Arizona Daily Star
July 17, 2005

Get it made in your shade - C J Volk is a woman obsessed with creating your perfect paint
By Gillian Drummond

C J Volk loves watching paint dry. Come to think of it, she thrives on it. It's hard to imagine that of somebody so creative, dynamic and, well, downright talkative. But paint - and the color it dries to - is her business.

This is a woman who casts lengthy gazes at painted walls, marveling at how the light catches it at certain times of day, the depth of the color, the surface sheen. She gets excited about the chemistry of paint, the molecular makeup of it.

Volk has always been obsessed with color, having morphed from textile designer to interior designer. But one day, in her effort to find the right color for a client's walls, she grew desperate.

"She wanted a pale caramel color, and they kept looking so bad.

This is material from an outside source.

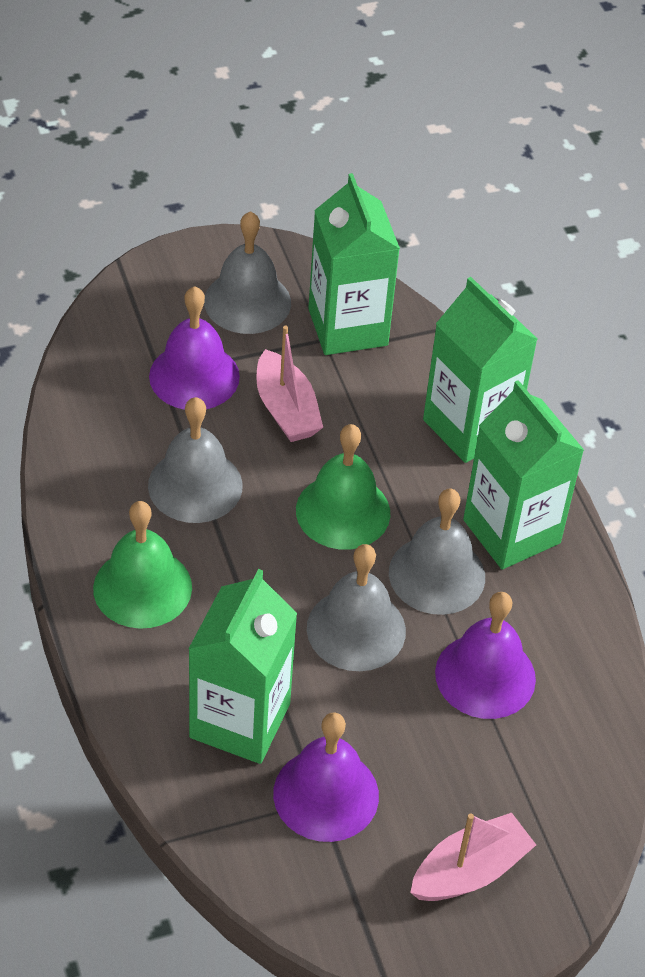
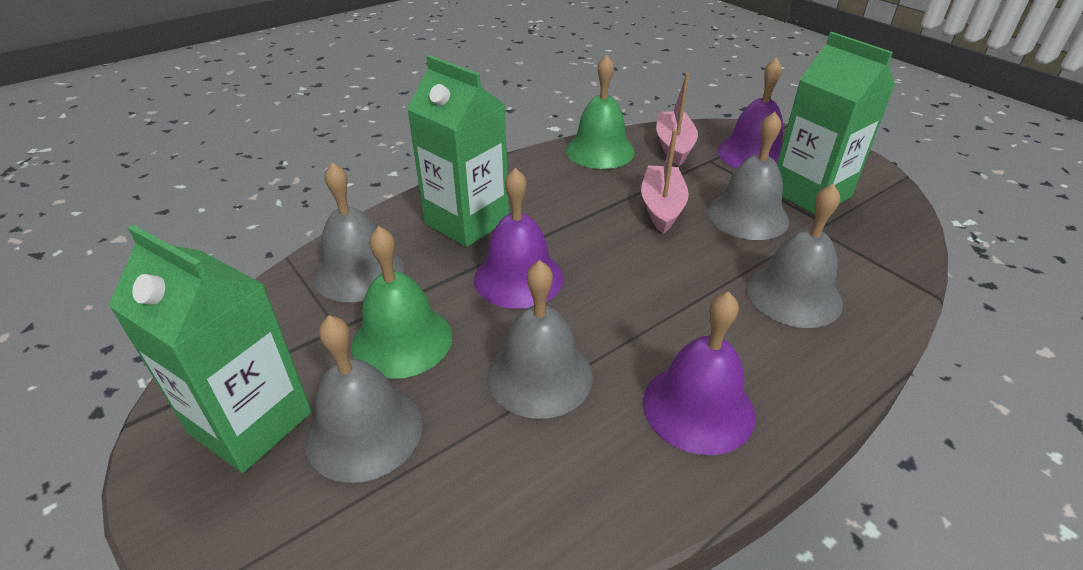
green carton: [189,569,297,764] [308,173,400,355] [423,277,537,463] [463,380,584,569] = 4 -> [109,225,312,473] [407,55,509,247] [777,32,895,215] = 3
grey bell: [148,397,243,523] [204,211,291,334] [307,544,406,671] [389,489,485,615] = 4 -> [305,315,422,483] [313,162,404,302] [487,260,593,419] [708,112,789,240] [746,184,843,328] = 5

It was like having theater makeup smeared on your wall," Volk says, laughing about her store-bought samples.

So she tried mixing the paint herself. Her client had to wait 2_ months until Volk got it just right - and in the process she became fascinated.

Volk began obsessing about how she might replicate other colors: the green of palo verde trees, or the fur of a neighbor's Labrador puppy. She created more paints, selling to individual clients, until her business grew, paint took over from interior design, and Citron Paint & Design was born.

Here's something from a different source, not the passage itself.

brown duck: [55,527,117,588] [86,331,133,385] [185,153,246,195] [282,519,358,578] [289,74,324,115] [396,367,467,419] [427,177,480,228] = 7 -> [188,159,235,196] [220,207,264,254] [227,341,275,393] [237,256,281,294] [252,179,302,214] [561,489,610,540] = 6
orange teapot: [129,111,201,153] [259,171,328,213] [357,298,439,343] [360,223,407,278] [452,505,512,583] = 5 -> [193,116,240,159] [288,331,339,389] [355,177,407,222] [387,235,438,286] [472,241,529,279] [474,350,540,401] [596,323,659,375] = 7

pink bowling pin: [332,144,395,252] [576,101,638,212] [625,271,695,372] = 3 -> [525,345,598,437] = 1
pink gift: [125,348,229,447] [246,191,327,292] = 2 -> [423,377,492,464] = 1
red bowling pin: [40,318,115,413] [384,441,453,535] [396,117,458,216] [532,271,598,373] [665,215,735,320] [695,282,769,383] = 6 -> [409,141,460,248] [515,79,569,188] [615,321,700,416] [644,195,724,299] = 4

In the multibillion-dollar world of household paint, Volk is both a maverick and an upstart.

What makes her angry, she says, is that people are blaming themselves when the paint colors they buy in the large stores end up looking nothing like the tiny sample cards they pick up.

They think it's them, and yet they're picking from an ink sample that's infinitesimally small compared to the surface they're going to put it on. And it's not about them. It's about an industry that has sat on its laurels acting like they're color companies."

Most household paint is made up of two or three pigment colors and a black or gray dye - a combination that, Volk says, deadens color.

Volk follows what fine artists do and blends eight to 15 pigments in each of her paints, with no black or gray. This, she says, creates much richer color. She spends around five minutes mixing each color - as opposed to the 20 seconds the large companies take - then waits for a daub of it to dry.

So what you see in the glass jars of paint that line the shelves of her Northeast Side store is what you'll get on your walls, Volk says. And just so clients can get a realistic idea of the colors, she hangs 4-foot-square samples on the walls of her store.

This "boutique paint" store doubles as a gift shop, with glassware, candles, stationery, and pieces of furniture also for sale.

"People usually show paint in a really ugly warehouse," Volk says. "I like to see it displayed next to the kinds of things you'd have in your home."

Each of her 80 colors has a name and a story behind it, and all are listed on her website and related in funny and touching accounts that provide an insight into Volk's own life.

There's Lala's Laugh, a blushing rose color names after her "cool" grandmother and her infectious laughter. There's Bubble Bath, a pink shade inspired by a giggly soak in cheap bubble bath that Volk's sons bought her. (She had really wanted aromatherapy oils, but hey, they're men.) And there's Magic Hour, as her family likes to call Tucson's evening light and the halo it makes over the desert.

The gospel according to Citron is spreading fast, and not just in Tucson, where Volk is in the process of moving two doors up to give her more space. Volk has appeared in numerous national magazines and newspapers, and her business has been heralded as a breath of fresh air - and fresh color.